All available tumor slides from patients with therapy-naive, surgically resected solitary lung ADC ≤2 cm in size (1995-2009) were reviewed (n=697; stage IA/IB, 600/97; limited resection/lobectomy, 226/471). Comprehensive histologic subtyping was performed according to the IASLC/ATS/ERS classification. STAS was defined as isolated tumor islands (morphologically solid or micropapillary pattern) or single cells within alveolar spaces separate from the main tumor. The distance between the tumor surface and the STAS was measured by a ruler (mm) and by the number of alveolar spaces. Recurrence-free probability (RFP) was estimated using the Kaplan-Meier method.

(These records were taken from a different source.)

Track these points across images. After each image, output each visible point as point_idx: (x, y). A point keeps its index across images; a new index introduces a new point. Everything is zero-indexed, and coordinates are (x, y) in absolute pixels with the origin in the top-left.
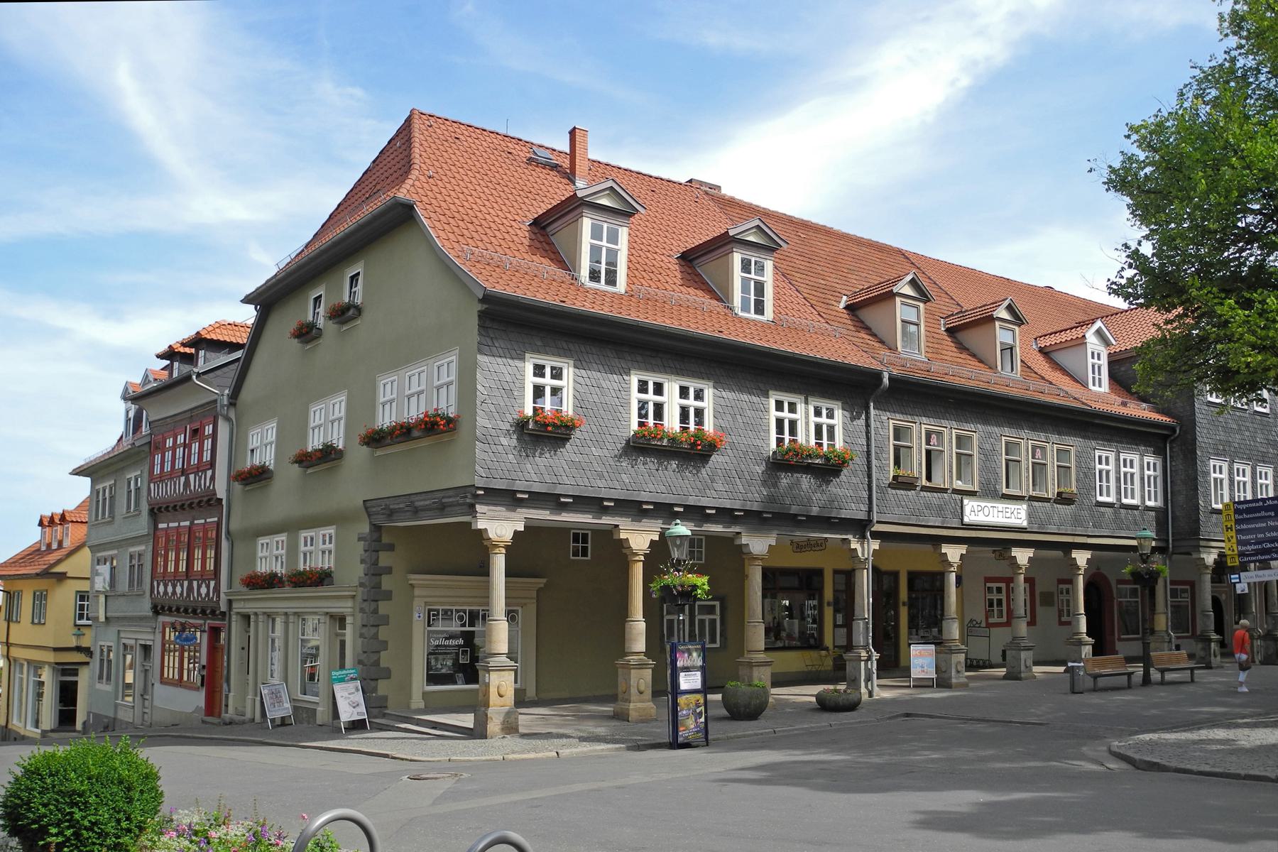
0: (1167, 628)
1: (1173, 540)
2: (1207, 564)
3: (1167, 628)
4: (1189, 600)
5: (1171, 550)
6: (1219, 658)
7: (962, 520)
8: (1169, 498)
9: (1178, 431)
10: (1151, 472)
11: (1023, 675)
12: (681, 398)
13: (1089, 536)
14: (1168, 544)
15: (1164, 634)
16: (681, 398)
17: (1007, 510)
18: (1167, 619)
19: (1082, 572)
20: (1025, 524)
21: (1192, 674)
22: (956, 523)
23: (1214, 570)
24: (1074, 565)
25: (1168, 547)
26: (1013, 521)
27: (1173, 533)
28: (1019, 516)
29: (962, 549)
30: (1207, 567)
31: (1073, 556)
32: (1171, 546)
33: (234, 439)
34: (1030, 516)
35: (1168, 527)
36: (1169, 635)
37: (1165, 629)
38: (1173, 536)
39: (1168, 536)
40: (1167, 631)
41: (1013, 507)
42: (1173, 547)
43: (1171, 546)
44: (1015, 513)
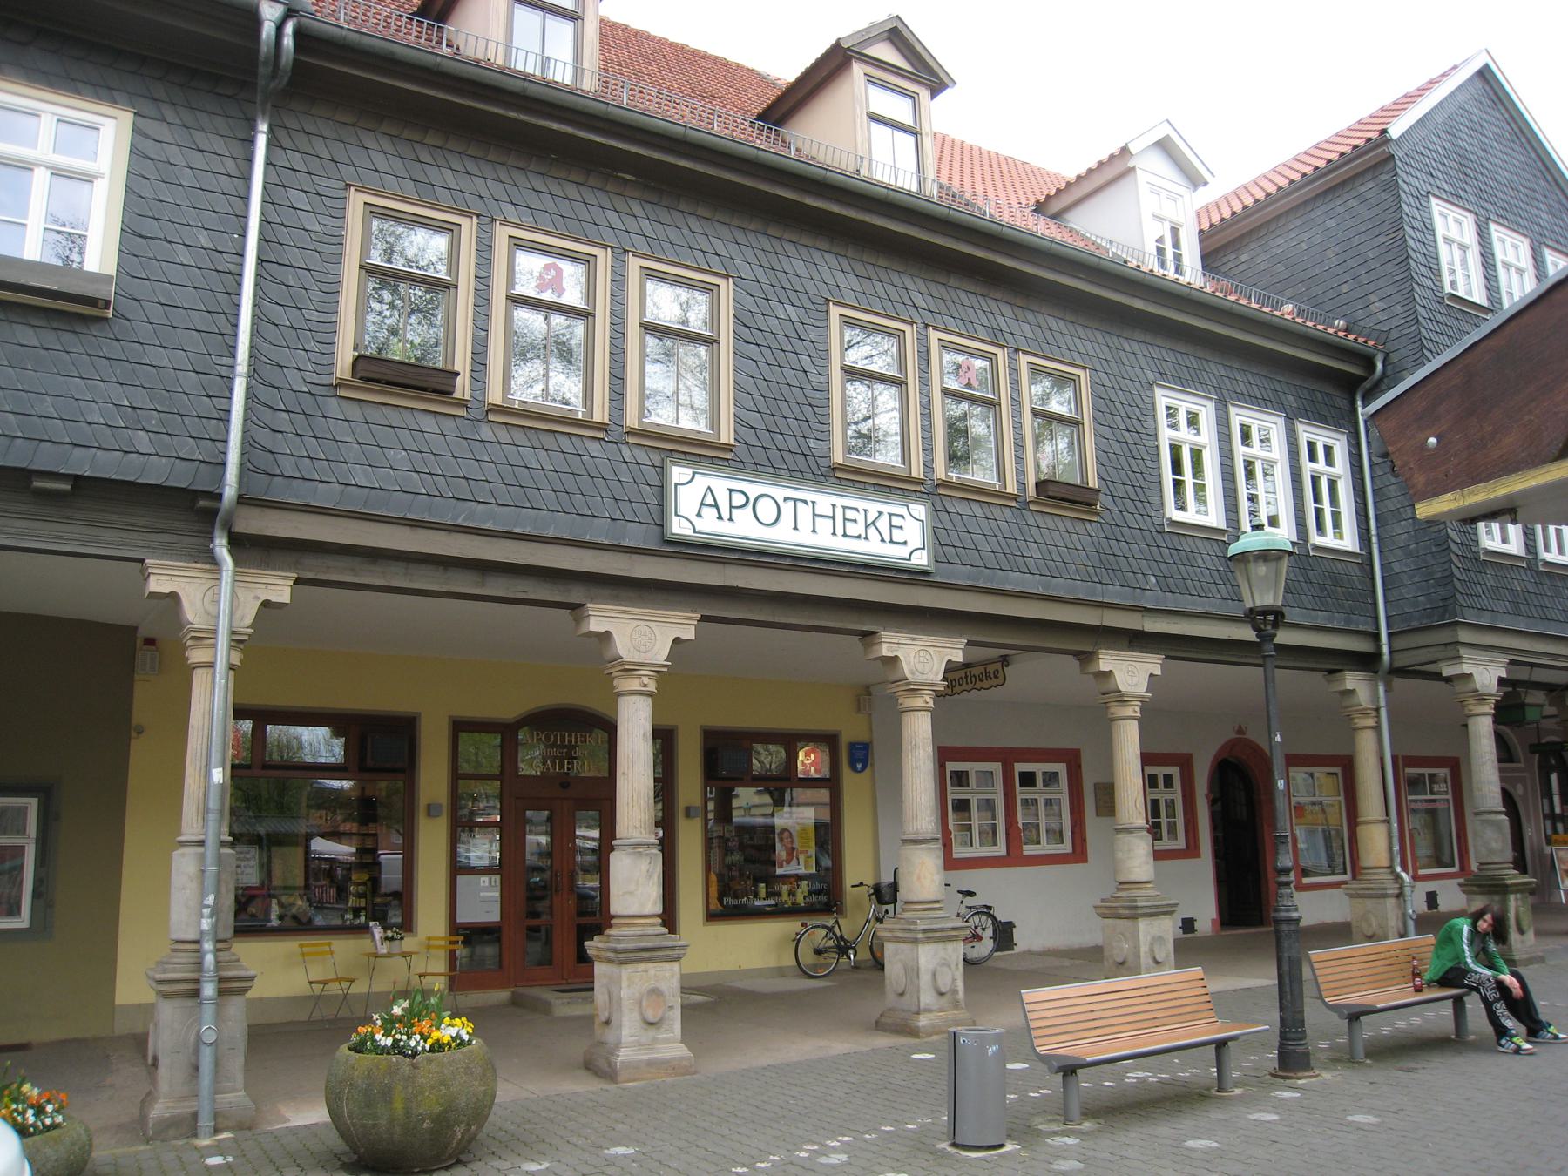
0: (1392, 859)
1: (1390, 635)
2: (1482, 690)
3: (1392, 859)
4: (1450, 797)
5: (1386, 657)
6: (1530, 935)
7: (661, 524)
8: (1373, 531)
9: (1379, 366)
10: (1321, 465)
11: (923, 1021)
12: (994, 800)
13: (1145, 610)
14: (1379, 647)
15: (1385, 876)
16: (994, 800)
17: (850, 514)
18: (1390, 838)
19: (1134, 710)
20: (921, 560)
21: (849, 520)
22: (635, 536)
23: (1499, 707)
24: (1106, 691)
25: (1377, 656)
26: (873, 548)
27: (1388, 617)
28: (898, 535)
29: (682, 625)
30: (1481, 699)
31: (1104, 666)
32: (1385, 649)
33: (642, 921)
34: (938, 538)
35: (1375, 604)
36: (1398, 877)
37: (1385, 863)
38: (1388, 627)
39: (1378, 626)
40: (1391, 867)
41: (874, 507)
42: (1391, 652)
43: (1385, 649)
44: (883, 524)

STAS was identified in 224 cases (32%). The morphologic types of STAS were as follows: 119 micropapillary, 91 solid, and 14 single cell. Presence of the micropapillary or solid pattern (>5%) in the main tumor and presence of lymphatic invasion were significantly associated with presence of STAS (p<0.001 for each). Presence of STAS correlated with an increased risk of recurrence (5-year RFP, 75.6%), compared with absence of STAS (5-year RFP, 83.5%; p=0.022). In the limited resection group, tumors with STAS were associated with an increased risk of recurrence, compared with those without STAS (5-year RFP, 58.3% vs 81.9%; p=0.004); this did not follow in the lobectomy group (5-year RFP, 84.1% vs 84.2%; p=0.658) (Figure). The distance between the tumor surface and the STAS did not correlate with risk of recurrence (p=0.992). Figure 1
Presence of STAS correlated with an increased risk of recurrence in patients treated with limited resection for ≤2 cm lung ADC. This finding may guide surgeons to choose lobectomy over limited resection for the treatment of these patients.